• [Task instructions]: Your job is to copy every record exactly.

• [Data for analysis]:
####################

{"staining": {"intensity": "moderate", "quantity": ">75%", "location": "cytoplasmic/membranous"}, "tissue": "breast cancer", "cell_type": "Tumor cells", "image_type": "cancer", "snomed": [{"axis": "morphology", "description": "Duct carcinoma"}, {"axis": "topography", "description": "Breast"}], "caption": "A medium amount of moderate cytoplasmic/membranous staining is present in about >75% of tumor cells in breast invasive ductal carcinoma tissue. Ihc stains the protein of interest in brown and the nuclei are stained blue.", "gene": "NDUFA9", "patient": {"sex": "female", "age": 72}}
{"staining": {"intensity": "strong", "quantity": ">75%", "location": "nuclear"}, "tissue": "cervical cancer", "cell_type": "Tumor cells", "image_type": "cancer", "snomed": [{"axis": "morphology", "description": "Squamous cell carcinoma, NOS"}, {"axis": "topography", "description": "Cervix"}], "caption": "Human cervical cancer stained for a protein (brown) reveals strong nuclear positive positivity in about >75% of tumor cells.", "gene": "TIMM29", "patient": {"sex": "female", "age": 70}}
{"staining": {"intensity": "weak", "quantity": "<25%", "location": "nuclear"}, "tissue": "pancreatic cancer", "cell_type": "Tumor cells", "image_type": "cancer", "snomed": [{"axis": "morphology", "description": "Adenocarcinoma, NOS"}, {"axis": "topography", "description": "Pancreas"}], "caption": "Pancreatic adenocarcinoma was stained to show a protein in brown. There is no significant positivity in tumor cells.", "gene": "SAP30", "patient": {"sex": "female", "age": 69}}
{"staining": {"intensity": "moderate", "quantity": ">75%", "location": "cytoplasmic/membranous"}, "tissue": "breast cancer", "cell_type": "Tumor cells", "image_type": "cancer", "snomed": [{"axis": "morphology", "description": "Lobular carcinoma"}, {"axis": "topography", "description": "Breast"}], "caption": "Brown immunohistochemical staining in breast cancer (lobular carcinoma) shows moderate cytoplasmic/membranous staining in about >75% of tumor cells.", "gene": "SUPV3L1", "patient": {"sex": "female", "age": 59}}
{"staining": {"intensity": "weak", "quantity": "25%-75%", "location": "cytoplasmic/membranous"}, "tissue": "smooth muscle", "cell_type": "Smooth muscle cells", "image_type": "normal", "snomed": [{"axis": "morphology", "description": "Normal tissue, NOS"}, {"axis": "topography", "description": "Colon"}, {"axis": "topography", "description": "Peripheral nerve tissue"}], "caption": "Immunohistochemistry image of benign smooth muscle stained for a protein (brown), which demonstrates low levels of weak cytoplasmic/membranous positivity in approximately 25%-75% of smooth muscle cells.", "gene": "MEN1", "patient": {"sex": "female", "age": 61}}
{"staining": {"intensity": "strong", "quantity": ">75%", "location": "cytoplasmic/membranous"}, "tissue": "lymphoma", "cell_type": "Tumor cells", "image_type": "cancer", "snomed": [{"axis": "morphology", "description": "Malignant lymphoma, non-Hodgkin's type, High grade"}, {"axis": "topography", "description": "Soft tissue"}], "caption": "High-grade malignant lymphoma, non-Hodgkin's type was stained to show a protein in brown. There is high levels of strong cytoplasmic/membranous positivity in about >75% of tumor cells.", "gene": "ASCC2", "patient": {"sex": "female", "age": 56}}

####################

• [Result for this task]:
{"staining": {"intensity": "moderate", "quantity": ">75%", "location": "cytoplasmic/membranous"}, "tissue": "breast cancer", "cell_type": "Tumor cells", "image_type": "cancer", "snomed": [{"axis": "morphology", "description": "Duct carcinoma"}, {"axis": "topography", "description": "Breast"}], "caption": "A medium amount of moderate cytoplasmic/membranous staining is present in about >75% of tumor cells in breast invasive ductal carcinoma tissue. Ihc stains the protein of interest in brown and the nuclei are stained blue.", "gene": "NDUFA9", "patient": {"sex": "female", "age": 72}}
{"staining": {"intensity": "strong", "quantity": ">75%", "location": "nuclear"}, "tissue": "cervical cancer", "cell_type": "Tumor cells", "image_type": "cancer", "snomed": [{"axis": "morphology", "description": "Squamous cell carcinoma, NOS"}, {"axis": "topography", "description": "Cervix"}], "caption": "Human cervical cancer stained for a protein (brown) reveals strong nuclear positive positivity in about >75% of tumor cells.", "gene": "TIMM29", "patient": {"sex": "female", "age": 70}}
{"staining": {"intensity": "weak", "quantity": "<25%", "location": "nuclear"}, "tissue": "pancreatic cancer", "cell_type": "Tumor cells", "image_type": "cancer", "snomed": [{"axis": "morphology", "description": "Adenocarcinoma, NOS"}, {"axis": "topography", "description": "Pancreas"}], "caption": "Pancreatic adenocarcinoma was stained to show a protein in brown. There is no significant positivity in tumor cells.", "gene": "SAP30", "patient": {"sex": "female", "age": 69}}
{"staining": {"intensity": "moderate", "quantity": ">75%", "location": "cytoplasmic/membranous"}, "tissue": "breast cancer", "cell_type": "Tumor cells", "image_type": "cancer", "snomed": [{"axis": "morphology", "description": "Lobular carcinoma"}, {"axis": "topography", "description": "Breast"}], "caption": "Brown immunohistochemical staining in breast cancer (lobular carcinoma) shows moderate cytoplasmic/membranous staining in about >75% of tumor cells.", "gene": "SUPV3L1", "patient": {"sex": "female", "age": 59}}
{"staining": {"intensity": "weak", "quantity": "25%-75%", "location": "cytoplasmic/membranous"}, "tissue": "smooth muscle", "cell_type": "Smooth muscle cells", "image_type": "normal", "snomed": [{"axis": "morphology", "description": "Normal tissue, NOS"}, {"axis": "topography", "description": "Colon"}, {"axis": "topography", "description": "Peripheral nerve tissue"}], "caption": "Immunohistochemistry image of benign smooth muscle stained for a protein (brown), which demonstrates low levels of weak cytoplasmic/membranous positivity in approximately 25%-75% of smooth muscle cells.", "gene": "MEN1", "patient": {"sex": "female", "age": 61}}
{"staining": {"intensity": "strong", "quantity": ">75%", "location": "cytoplasmic/membranous"}, "tissue": "lymphoma", "cell_type": "Tumor cells", "image_type": "cancer", "snomed": [{"axis": "morphology", "description": "Malignant lymphoma, non-Hodgkin's type, High grade"}, {"axis": "topography", "description": "Soft tissue"}], "caption": "High-grade malignant lymphoma, non-Hodgkin's type was stained to show a protein in brown. There is high levels of strong cytoplasmic/membranous positivity in about >75% of tumor cells.", "gene": "ASCC2", "patient": {"sex": "female", "age": 56}}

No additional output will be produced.